* **TEXT ZUM LESEN**
Im CE-Lab begleiten wir Unternehmen auf ihrem Weg zur Kreislaufwirtschaft. Unser Team stellt Wissen, Werkzeuge und Technologien bereit, die Veränderungen vorantreiben. Es soll ein Ort sein, um technologie- und unternehmensbezogene Probleme zu erfassen und Ideen zu testen. Im Lab können Wirtschaftspartner*innen mit uns zusammenarbeiten, so dass wir voneinander profitieren. Zudem soll es ein Fenster zu unserer Forschung sein. So erfahren Unternehmen, an welchen Projekten wir arbeiten.

Welche weiteren Angebote zum Thema Kreislaufwirtschaft gibt es für Studierende an der BFH-TI?

Für Bachelor-Student*innen gibt es 2025 neu das Nachhaltigkeitszertifikat «Sustainability and Circularity». Es beinhaltet drei verschiedene Module: Nebst dem Erwerb von breitem Fachwissen (Sustainability Knowledge) haben sie die Möglichkeit, ein Praktikum zu absolvieren (Sustainability Action) und sich an Veranstaltungen zum Thema Nachhaltigkeit mit Personen aus der Wirtschaft zu vernetzen (Sustainability Ecosystem). Die BFH bietet zudem den Master «Circular Innovation and Sustainability» an.

* **VORLIEGENDE EINTRÄGE**
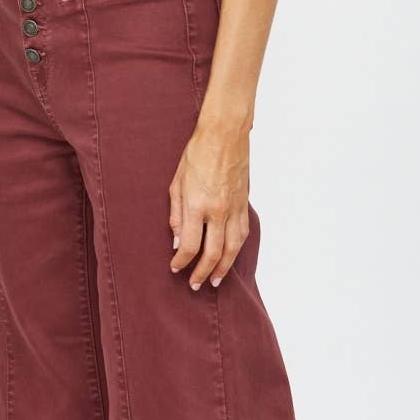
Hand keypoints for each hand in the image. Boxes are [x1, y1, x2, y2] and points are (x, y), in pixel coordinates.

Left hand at [168, 121, 249, 288]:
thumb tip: (175, 240)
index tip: (175, 268)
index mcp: (197, 205)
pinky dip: (236, 249)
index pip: (189, 245)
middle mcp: (218, 211)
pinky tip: (230, 256)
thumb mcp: (176, 183)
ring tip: (215, 280)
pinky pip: (242, 233)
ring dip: (223, 268)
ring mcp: (234, 208)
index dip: (182, 262)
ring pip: (232, 248)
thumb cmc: (197, 154)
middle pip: (213, 253)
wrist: (225, 135)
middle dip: (202, 272)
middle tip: (196, 285)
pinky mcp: (244, 204)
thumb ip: (176, 214)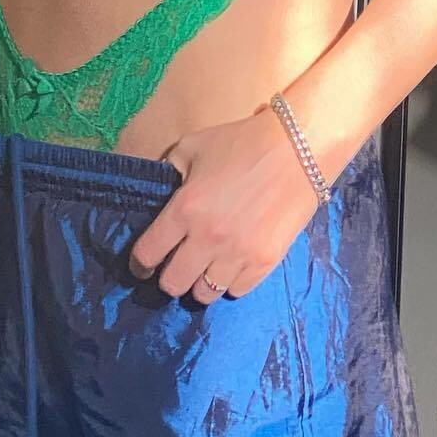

* **ARBEITSAUFTRAG 1**
Welches Zertifikat bietet die BFH-TI laut dem Text zur Kreislaufwirtschaft ab 2025 neu für Bachelor-Studierende an?
* **ARBEITSAUFTRAG 2**
Setze den Text zur Kreislaufwirtschaft nach seinem letzten Satz fort.

* **ERGEBNIS 1**
Das Nachhaltigkeitszertifikat «Sustainability and Circularity».

* **ERGEBNIS 2**
Was liegt Ihnen bei der Ausbildung besonders am Herzen?

Im Zentrum meiner Lehr- und Forschungstätigkeit steht ein umfassendes Verständnis von Nachhaltigkeit. Mein Ziel ist es, den Studierenden das technische Wissen, die Methoden und die Fähigkeit für kritisches Denken zu vermitteln. Sie sollen erkennen, wie sich die Entscheidungen der Konsument*innen und die Praktiken von Unternehmen in unserer vernetzten Welt auswirken. Diese Kompetenzen brauchen sie, um nachhaltige Lösungen zu entwickeln und ethisch vertretbare Entscheidungen zu treffen. Letztlich möchte ich die Studierenden dazu inspirieren, proaktive Führungskräfte zu werden, die langfristigen Werten den Vorrang vor kurzfristigem Gewinn geben und so ein Gleichgewicht zwischen wirtschaftlichem Wachstum, ökologischem Verantwortungsbewusstsein und sozialer Verantwortung schaffen.